The hallway was clear, and Jett made a run for it, hobbling on her gimpy leg.

"Jett?"

Mom was downstairs. Jett ran to the head of the stairs. Mom stood below her, a paper grocery bag in her hand.

"What's going on?" Mom asked.

"Nothing, I was just…"

Hiding from a hallucination.

"Your face is pale. Are you running a fever?"

Sure, Mom. Bogeyman fever. "No, I'm okay."

"Did you know you left the front door open?"

I didn't. He did. "Sorry."

"Come on down and help me make dinner. I got a new recipe to try."

Jett descended the stairs, using the banister to keep the weight off her injured ankle.
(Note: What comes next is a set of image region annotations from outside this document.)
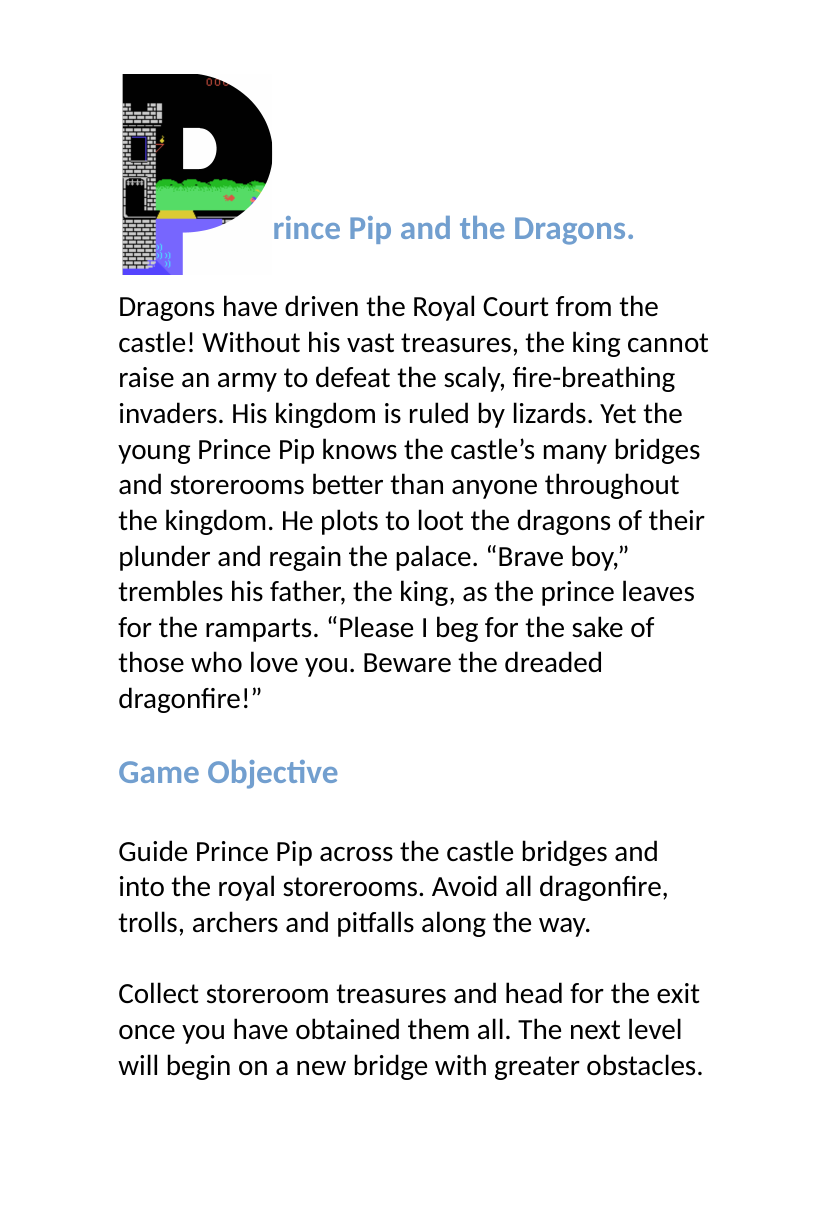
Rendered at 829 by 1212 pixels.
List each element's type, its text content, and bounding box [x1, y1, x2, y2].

text Guide Prince Pip across the castle bridges and into the royal storerooms. Avoid all dragonfire, trolls, archers and pitfalls along the way. [118, 833, 710, 940]
picture [122, 74, 273, 275]
text Dragons have driven the Royal Court from the castle! Without his vast treasures, the king cannot raise an army to defeat the scaly, fire-breathing invaders. His kingdom is ruled by lizards. Yet the young Prince Pip knows the castle’s many bridges and storerooms better than anyone throughout the kingdom. He plots to loot the dragons of their plunder and regain the palace. “Brave boy,” trembles his father, the king, as the prince leaves for the ramparts. “Please I beg for the sake of those who love you. Beware the dreaded dragonfire!” [118, 288, 710, 716]
text rince Pip and the Dragons. [273, 207, 710, 247]
text Collect storeroom treasures and head for the exit once you have obtained them all. The next level will begin on a new bridge with greater obstacles. [118, 975, 710, 1082]
text Game Objective [118, 751, 710, 792]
She checked rooms as she passed wondering if the man in the black hat was going to get two people for the price of one. But he wasn't in the house. Assuming he'd even existed in me first place.

Chapter Twenty-one

Sue Norwood had spent the morning doing inventory. Winter was not a big merchandise deal in Solom, and the kayak rentals all but died as the weather got colder. She normally took December off, though she'd thought about starting up a cross-country skiing racket and see if she could get the Floridians to bite. Trouble was, most of them took off at the first frost. Besides, the end of the year was a time to start lining up tax deductions.

Today she'd only had three customers: a scruffy college kid who purchased a North Face sleeping bag, a housewife who popped in for a two-dollar tube of Wounded Warrior all-purpose healing salve, and a big-boobed blonde with a flat tire on her ten-speed. Sue noted that the Everharts hadn't turned in their rental bikes during the night.

She was patching a split seam in a kayak with fiberglass and epoxy when the bell over the door rang. She figured it was the Everharts, limping in sore and tired. "Hello?" she called from her work area in the corner of the shop.